Nós precisamos reconciliar nossas diferenças, através da razão, do debate e do compromisso”, disse uma vez Nelson Mandela. O homem que venceu o apartheid também dizia que na luta contra a discriminação racial o verbo é apenas o início. Ao deixar a Conferência contra o Racismo, sediada em Durban, na África do Sul, durante os dias 31 de agosto e 8 de setembro, o Brasil saiu da condição de país debatedor, que reconheceu perante o mundo sua problemática racial, para a de propositor, buscando um acerto de contas com a sociedade civil.

O governo brasileiro, com outras 99 nações, assinou os dois documentos finais (Declaração e Plano de Ação) que reconhecem a escravidão e o tráfico de escravos como “crimes contra a humanidade”, mas não mencionam a reparação aos descendentes de escravos. Mas, tanto para o governo como para as instituições ali presentes, as reparações deverão ser resolvidas domesticamente. “Quer implantemos ou não o sistema de cotas, o governo adotará medidas compensatórias”, disse a ISTOÉ o ministro da Justiça, José Gregori.

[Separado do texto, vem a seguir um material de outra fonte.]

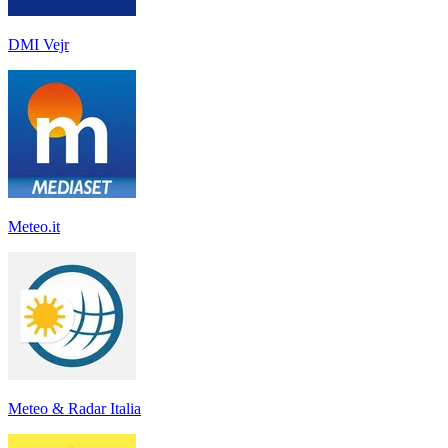
DMI Vejr
Meteo.it
Meteo & Radar Italia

E isso será cobrado. “O que se deve exigir do governo é um programa amplo de combate ao racismo que abranja os vários setores, Executivo, Legislativo e Judiciário, interferindo de maneira decisiva na forma de vida das populações discriminadas”, diz Sueli Carneiro, coordenadora da ONG Geledés Instituto da Mulher Negra.

No artigo 114 do Plano de Ação fica estabelecido que até 2015 algumas metas devem ser cumpridas no combate às formas de discriminação racial e à eliminação das desigualdades, em particular no que diz respeito às taxas de analfabetismo, de educação primária universal, de mortalidade infantil e de saúde. A aprovação dessas políticas também levará em conta a promoção da igualdade de gênero. A vice-governadora do Rio, Benedita da Silva, disse que “cada país está pedindo o que considera para si uma ação compensatória”.

Algumas ações afirmativas já existem no Brasil. Um projeto de referência na área de educação é o Geração 21, que, em parceria com o Banco de Boston, a Fundação Palmares e o Geledés, investe em 21 adolescentes negros que foram selecionados para serem acompanhados até o curso superior. Os critérios adotados na seleção dos alunos de várias escolas públicas foram a origem racial, idade, escolaridade e a renda per capita (um ou dois salários mínimos). O projeto não cuida só do aluno, mas também investe na família, oferecendo, por exemplo, cursos supletivos às mães dos alunos. “A integração social desses jovens passa por muitas coisas, como a situação econômica familiar. É necessário dar condições para que esses jovens tenham sucesso escolar”, diz Maria Aparecida da Silva, presidente do Geledés.

Por isso, quando se restringe o debate à questão das cotas, a discussão sobre as políticas compensatórias fica limitada. Esta é a opinião do deputado Paulo Paim (PT-RS), autor do Estatuto da Igualdade Racial, que defende cotas para negros: 20% nas universidades, 25% nas mídias, 40% nas peças publicitárias, 30% nos partidos políticos e 20% no funcionalismo público. Na quarta-feira 12, foi instalada pela Câmara dos Deputados uma comissão que irá analisar o projeto que estabelece a criação de conselhos municipais, estaduais e federais para estudar medidas para acabar com o racismo no País. “Meu projeto vai além das cotas, que é uma política transitória. No momento em que não houver mais necessidade, elas serão excluídas”, afirmou o deputado gaúcho.